[CONSIGNE]:
Répondez à ces questions sur l'article sur la photo ci-dessous :
1. Quel jour l'article a-t-il été publié ?
2. Quels quatre types de photos l'article mentionne-t-il ?
3. Quelles trois sortes d'ouvrages l'article annonce-t-il ?

═════ TEXTE FOURNI

Fenêtres Open Space

site d’Anne Savelli

Que se passe-t-il quand on prend une photo ?

jeudi 21 Juin 2018, par Anne Savelli


Artistique ou documentaire, que lire quand on s’intéresse à la photo et qu’on cherche des pistes de réflexion ? Qu’est-ce qui se joue dans une photo de voyage, un Polaroid, un cliché de presse, une photo d’art ?

Voici des livres qui vous permettront de connaître l’histoire de la photo, de réfléchir sur sa nature, ses usages et sur le rôle du photographe. Des essais de référence, des ouvrages critiques et des textes littéraires à garder dans sa bibliothèque.

══════════
═════ LIGNES

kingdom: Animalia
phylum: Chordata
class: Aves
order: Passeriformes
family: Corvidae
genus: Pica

══════════

[RÉPONSE ATTENDUE]:
1. Le jeudi 21 juin 2018.
2. Une photo de voyage, un Polaroid, un cliché de presse et une photo d'art.
3. Des essais de référence, des ouvrages critiques et des textes littéraires.